Version 10 (modified by cameron, 5 years ago) (diff) |
---|

# The ShuffleVector Project

This project investigates code generation for the LLVM shufflevector operation, particularly in the case that the shuffle mask is a compile-time constant.

For example, the shuffle mask pattern for a shuffle vector could be just a byte swap, for example.

%v3 = shufflevector <8 x i8> %v1, <8 x i8> undef, <8 x i32> <i32 6, i32 7, i32 4, i32 5, i32 2, i32 3, i32 0, i32 1> ; yields <8 x i8>

Transforming this to `%t0 = bitcast %v1 to i64 @llvm.bswap.i64(i64 %t0) `
may allow efficient implementation
on an architecture supporting byte swap, but not shuffle.

Generalizing this pattern, we may have arbitrary rotations expressed using shuffle masks. For example, consider the shufflevector of 4-bit fields:

%v3 = shufflevector <8 x i4> %v1, <8 x i4> undef, <8 x i32> <i32 1, i32 2, i32 3, i32 0, i32 5, i32 6, i32 7, i32 4> ; yields <8 x i8>

Shuffles on 4-bit fields are generally not supported by SIMD instruction sets, but this one can be implemented by transforming to 16-bit vector shift operations.

%t0 = bitcast %v1 to <2 x i16> %t1 = shl %t0, <2 x i16> <i16 12, i16 12> %t2 = lshr %t0, <2 x i16> <i16 4, i16 4> %v3 = xor %t1, %t2

Can these examples be turned into general rules that systematically capture these special cases?

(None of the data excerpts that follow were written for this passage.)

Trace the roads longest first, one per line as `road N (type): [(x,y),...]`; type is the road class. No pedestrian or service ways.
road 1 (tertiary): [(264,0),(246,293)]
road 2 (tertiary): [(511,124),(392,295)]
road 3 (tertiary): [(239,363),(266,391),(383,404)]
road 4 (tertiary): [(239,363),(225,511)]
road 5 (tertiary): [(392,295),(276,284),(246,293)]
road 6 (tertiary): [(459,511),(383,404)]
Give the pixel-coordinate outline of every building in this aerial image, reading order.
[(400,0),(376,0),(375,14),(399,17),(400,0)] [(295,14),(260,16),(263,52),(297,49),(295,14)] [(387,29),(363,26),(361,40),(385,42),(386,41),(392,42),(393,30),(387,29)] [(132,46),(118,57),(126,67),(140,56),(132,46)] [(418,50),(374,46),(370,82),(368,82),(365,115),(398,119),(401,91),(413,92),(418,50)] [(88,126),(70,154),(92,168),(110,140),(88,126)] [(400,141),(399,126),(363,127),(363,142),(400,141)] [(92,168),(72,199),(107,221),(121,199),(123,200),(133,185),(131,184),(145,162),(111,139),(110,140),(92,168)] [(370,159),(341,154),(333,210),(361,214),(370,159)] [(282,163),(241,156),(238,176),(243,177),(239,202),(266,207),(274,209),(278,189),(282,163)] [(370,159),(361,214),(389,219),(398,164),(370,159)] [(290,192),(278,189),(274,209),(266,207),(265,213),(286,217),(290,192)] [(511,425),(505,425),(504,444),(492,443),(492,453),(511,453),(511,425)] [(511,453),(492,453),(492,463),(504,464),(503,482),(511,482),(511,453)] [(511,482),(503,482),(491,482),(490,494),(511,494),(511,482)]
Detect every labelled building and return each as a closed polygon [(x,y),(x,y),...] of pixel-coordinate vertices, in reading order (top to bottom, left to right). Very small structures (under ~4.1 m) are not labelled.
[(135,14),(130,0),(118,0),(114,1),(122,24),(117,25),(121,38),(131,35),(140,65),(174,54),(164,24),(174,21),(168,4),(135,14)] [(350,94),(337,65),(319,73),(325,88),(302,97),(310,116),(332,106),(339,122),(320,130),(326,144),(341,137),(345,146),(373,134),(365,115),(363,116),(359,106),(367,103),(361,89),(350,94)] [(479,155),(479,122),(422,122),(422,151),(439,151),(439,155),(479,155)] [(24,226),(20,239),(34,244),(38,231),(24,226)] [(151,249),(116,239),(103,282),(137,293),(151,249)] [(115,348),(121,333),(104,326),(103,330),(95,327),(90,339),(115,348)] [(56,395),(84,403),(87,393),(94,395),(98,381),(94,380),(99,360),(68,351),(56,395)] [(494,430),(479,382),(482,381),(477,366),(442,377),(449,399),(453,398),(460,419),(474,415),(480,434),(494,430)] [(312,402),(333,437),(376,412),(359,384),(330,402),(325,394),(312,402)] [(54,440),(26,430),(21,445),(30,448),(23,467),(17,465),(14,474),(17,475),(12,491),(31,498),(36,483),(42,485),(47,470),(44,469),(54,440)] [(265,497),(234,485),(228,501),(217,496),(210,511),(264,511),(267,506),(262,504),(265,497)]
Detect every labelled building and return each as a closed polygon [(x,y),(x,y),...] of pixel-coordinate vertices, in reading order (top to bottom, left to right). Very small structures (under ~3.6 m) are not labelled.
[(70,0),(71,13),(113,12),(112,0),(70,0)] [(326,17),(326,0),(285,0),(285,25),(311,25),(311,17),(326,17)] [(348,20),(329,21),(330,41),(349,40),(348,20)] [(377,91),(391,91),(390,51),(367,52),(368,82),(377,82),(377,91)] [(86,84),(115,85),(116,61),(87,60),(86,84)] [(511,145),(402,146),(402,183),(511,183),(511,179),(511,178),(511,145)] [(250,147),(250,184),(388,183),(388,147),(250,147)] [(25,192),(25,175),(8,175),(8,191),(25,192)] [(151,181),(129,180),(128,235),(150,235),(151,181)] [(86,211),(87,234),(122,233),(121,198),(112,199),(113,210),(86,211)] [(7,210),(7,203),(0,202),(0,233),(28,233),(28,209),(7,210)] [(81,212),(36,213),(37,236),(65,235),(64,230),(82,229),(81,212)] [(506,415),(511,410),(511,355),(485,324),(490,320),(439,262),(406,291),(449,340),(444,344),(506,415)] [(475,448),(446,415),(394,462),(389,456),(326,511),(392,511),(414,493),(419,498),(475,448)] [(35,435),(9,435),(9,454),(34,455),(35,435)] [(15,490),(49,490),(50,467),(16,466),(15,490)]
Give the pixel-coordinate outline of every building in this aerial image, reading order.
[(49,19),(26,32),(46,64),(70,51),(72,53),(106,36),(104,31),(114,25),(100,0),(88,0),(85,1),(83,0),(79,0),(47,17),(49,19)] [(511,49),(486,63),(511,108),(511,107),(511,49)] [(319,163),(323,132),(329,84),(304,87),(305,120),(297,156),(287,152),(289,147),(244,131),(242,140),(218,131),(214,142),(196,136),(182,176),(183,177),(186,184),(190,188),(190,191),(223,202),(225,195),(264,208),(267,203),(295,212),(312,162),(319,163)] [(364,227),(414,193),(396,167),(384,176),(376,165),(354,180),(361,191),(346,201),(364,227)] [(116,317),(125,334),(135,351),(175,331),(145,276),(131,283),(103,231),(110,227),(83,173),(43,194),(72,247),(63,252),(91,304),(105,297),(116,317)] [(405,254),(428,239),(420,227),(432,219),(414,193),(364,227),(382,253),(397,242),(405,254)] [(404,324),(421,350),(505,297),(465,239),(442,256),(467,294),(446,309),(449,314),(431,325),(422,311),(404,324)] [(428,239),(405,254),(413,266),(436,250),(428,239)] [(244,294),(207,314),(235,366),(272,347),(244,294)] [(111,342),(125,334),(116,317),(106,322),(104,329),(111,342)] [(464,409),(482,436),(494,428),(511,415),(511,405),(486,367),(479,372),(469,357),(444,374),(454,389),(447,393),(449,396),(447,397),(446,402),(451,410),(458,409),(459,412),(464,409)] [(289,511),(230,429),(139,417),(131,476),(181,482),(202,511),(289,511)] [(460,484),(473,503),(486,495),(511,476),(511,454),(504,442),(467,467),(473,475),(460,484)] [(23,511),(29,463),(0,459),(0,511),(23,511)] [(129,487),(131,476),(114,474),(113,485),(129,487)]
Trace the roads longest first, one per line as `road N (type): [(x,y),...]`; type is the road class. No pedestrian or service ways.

The Shuffle Pattern Library attempts to do this.

## Lai ShengZhang?'s GitHub

https://github.com/laishzh/LLVM_ShuffleVector_Optimizer

## Vectorized Sequential Code

If there is no known fully parallel implementation of a particular case, it may still be possible to partially parallelize by making a vectorized sequential loop.

## Shuffling Bit-By-Bit

There are many interesting possibilities with shuffle masks that perform bit-by-bit selection. See the BitShuffle subproject.